*** Opening Extracted records ***
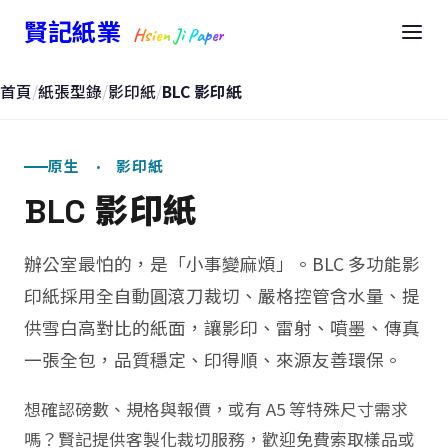
賢記紙業
Hsien Ji Paper
首頁
/
紙張型錄
/
影印紙
/
BLC 影印紙
原生 · 影印紙
BLC 影印紙
辦公室最怕的，是「小事變麻煩」。BLC 多功能影
印紙採用全自動圓滾刀裁切、嚴格控管含水量、提
供雪白高對比的紙面，讓影印、雷射、噴墨、傳真
一張全包，品質穩定、印得順、來源友善環保。
想確認磅數、規格與報價，或有 A5 等特殊尺寸需求
嗎？賢記提供客製化裁切服務，歡迎免費索取樣品或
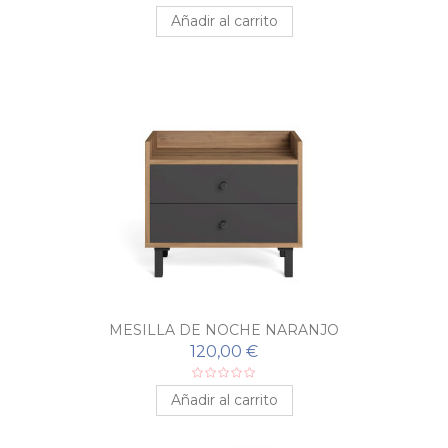
Añadir al carrito
MESILLA DE NOCHE NARANJO
120,00 €
Añadir al carrito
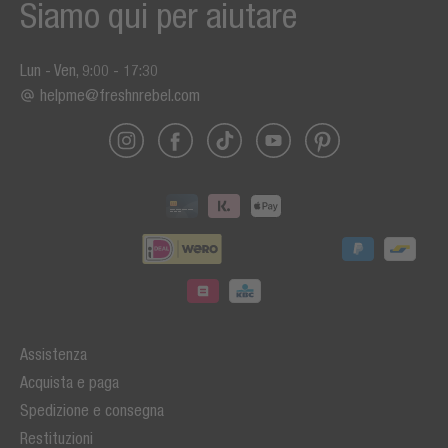
Siamo qui per aiutare
Lun - Ven, 9:00 - 17:30
helpme@freshnrebel.com
Assistenza
Acquista e paga
Spedizione e consegna
Restituzioni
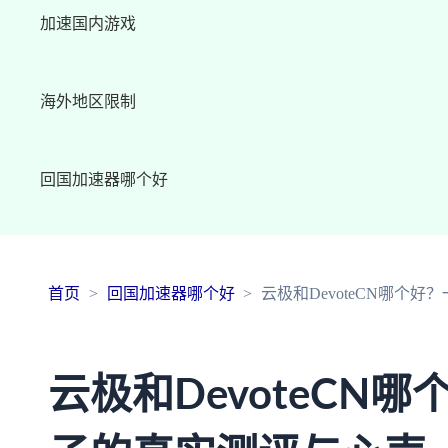
加速国内游戏
海外地区限制
回国加速器哪个好
首页
回国加速器哪个好
云极和DevoteCN哪个
云极和DevoteCN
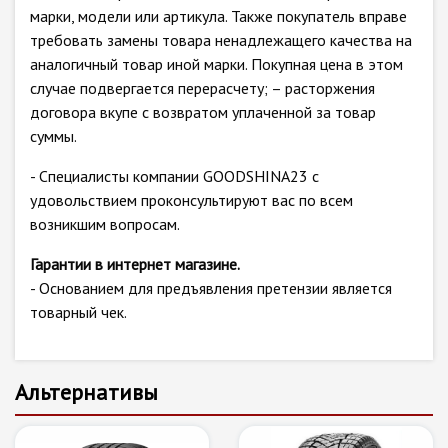
марки, модели или артикула. Также покупатель вправе
требовать замены товара ненадлежащего качества на
аналогичный товар иной марки. Покупная цена в этом
случае подвергается перерасчету; – расторжения
договора вкупе с возвратом уплаченной за товар
суммы.
- Специалисты компании GOODSHINA23 с
удовольствием проконсультируют вас по всем
возникшим вопросам.
Гарантии в интернет магазине.
- Основанием для предъявления претензии является
товарный чек.
Альтернативы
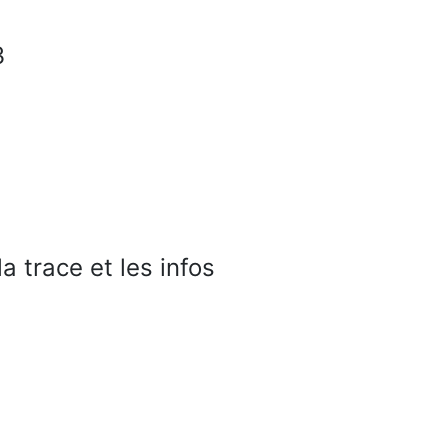
3
 trace et les infos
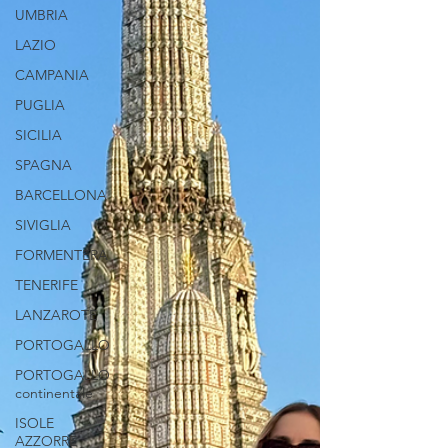
UMBRIA
LAZIO
CAMPANIA
PUGLIA
SICILIA
SPAGNA
BARCELLONA
SIVIGLIA
FORMENTERA
TENERIFE
LANZAROTE
PORTOGALLO
PORTOGALLO
continentale
ISOLE
AZZORRE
*** Closing Extracted records ***
→ **Task directions**:
Reproduce exactly and only the lines from the one with "想確認磅數、規格與報價，或有 A5 等特殊尺寸需求" through the last entry, both included, excluding every picture.

→ **Output for this task**:
想確認磅數、規格與報價，或有 A5 等特殊尺寸需求
嗎？賢記提供客製化裁切服務，歡迎免費索取樣品或
Añadir al carrito
MESILLA DE NOCHE NARANJO
120,00 €
Añadir al carrito
Siamo qui per aiutare
Lun - Ven, 9:00 - 17:30
helpme@freshnrebel.com
Assistenza
Acquista e paga
Spedizione e consegna
Restituzioni
加速国内游戏
海外地区限制
回国加速器哪个好
首页
回国加速器哪个好
云极和DevoteCN哪个
云极和DevoteCN
марки, модели или артикула. Также покупатель вправе
требовать замены товара ненадлежащего качества на
аналогичный товар иной марки. Покупная цена в этом
случае подвергается перерасчету; – расторжения
договора вкупе с возвратом уплаченной за товар
суммы.
- Специалисты компании GOODSHINA23 с
удовольствием проконсультируют вас по всем
возникшим вопросам.
Гарантии в интернет магазине.
- Основанием для предъявления претензии является
товарный чек.
Альтернативы
3
 trace et les infos
UMBRIA
LAZIO
CAMPANIA
PUGLIA
SICILIA
SPAGNA
BARCELLONA
SIVIGLIA
FORMENTERA
TENERIFE
LANZAROTE
PORTOGALLO
PORTOGALLO
continentale
ISOLE
AZZORRE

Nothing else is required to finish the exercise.